The incident prompted the Polpotists to think that ‘the Vietnamese Head with a Khmer Body’ (Hun Sen) was dead. First they made it loud propaganda that they killed me on June 20, 1977, at the border. As they knew I was in Memot and because there was this mine explosion, they again fooled people that Hun Sen was dead in the blast at the Khjiey rubber plantation. As you can see now that Memot had been a place of engagements (between the Pol Pot authority and national liberation movement) since November 1977. My army came in and used the Memot territory in between here and Kratie.

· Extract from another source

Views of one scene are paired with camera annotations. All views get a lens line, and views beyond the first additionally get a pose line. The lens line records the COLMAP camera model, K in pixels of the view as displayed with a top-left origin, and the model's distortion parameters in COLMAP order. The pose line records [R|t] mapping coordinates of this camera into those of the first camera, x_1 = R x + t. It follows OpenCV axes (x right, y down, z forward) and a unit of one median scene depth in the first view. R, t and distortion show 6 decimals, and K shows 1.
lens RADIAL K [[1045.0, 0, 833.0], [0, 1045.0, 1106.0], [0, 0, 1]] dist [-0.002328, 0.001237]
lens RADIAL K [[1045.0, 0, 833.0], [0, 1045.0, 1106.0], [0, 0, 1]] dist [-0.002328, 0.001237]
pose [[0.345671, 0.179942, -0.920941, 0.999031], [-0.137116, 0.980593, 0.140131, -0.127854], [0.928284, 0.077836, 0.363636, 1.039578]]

Memot District - Base of Two Revolutions

A year later, we had this resistance movement in eastern region led by Samdech Heng Samrin and Samdech Chea Sim. Memot then became a base for them. Memot could be understood to have provided me with two opportunities. First, I took Samdech Preah Norodom Sihanouk’s appeal to the Marquis. It was here at the village of Kdol in Memot that I joined the liberation movement. Second, I started the resistance movement against the Pol Pot regime from the village of Ta Long, also in the district of Memot. In fact the districts of Memot of Kompong Cham and Snuol of Kratie have been significant bases for our movements.

At the moment we had gathered over ten thousand troops of which I had 28 companies. HE Bou Thang had about two companies of ethnic forces and from Koh Kong there had been some but in hiding. It was because of this limited number that after the liberation, in Phnom Penh we had only three companies, which later increased to four companies. We had two companies in Kompong Cham because it is a big province. If it were not for the Vietnamese army’s assistance, we could not liberate our country in such a short time.

According to my plan, without help from the Vietnamese army, we were aiming for liberation in between three to five years. We would widen our liberation zone in the eastern part of the country. From there we would go to western part of the country. However, if we were to leave Pol Pot in power from 1979 through to 1984 or 1985, we may as well ask a question as to how many more would die. The longer we prolong the time for liberation, the more would die.

Achievements and More Developmental Projects

So far it has been a reminiscence of my life here in Memot district and a clarification to you all as to how Memot had been to the revolutions in 1970s – the Marquis, or resistance base, and the liberation of the country from the Pol Pot’s genocide. I would like to take this moment to express my sincere thank to our people in the district of Memot for their support and cordial assistance for me personally and for the liberation army as a whole in the fights against the US army and the Pol Pot organization. Along this part of the national road 7, there had been so little time that I could walk. Most often than not I had to run and flee.

We have here today the Red Cross youth and the scout teams that are coming from three secondary schools in Memot. This Secondary School of Memot is the biggest, which was constructed at the cost of close to one million USD. I would like to take this opportune moment to declare opening officially a two storey building with twelve classrooms and a building for sewing class in the Bun Rani-Hun Sen Dar School in the Memot commune as of this moment. Memot has become a model district as far as my vision of one secondary school in one commune is concerned. Memot now has one junior secondary school for every commune in addition to three senior secondary schools.

I also announce new development projects to be administered by the Ministry of Rural Development to build a 43 km laterite road that will run through five communes – Mehmong, Kampoan, Korki, Rumjek and Seda – to national road 73 which links Dambe and Memot districts together, to build a 36 meter by 7 meter concrete bridge in the commune of Kompong Trea, Kroch Tchmar district of Kompong Cham province, and to build a 107 meter by 7 meter concrete bridge in the commune of Peam Jilang.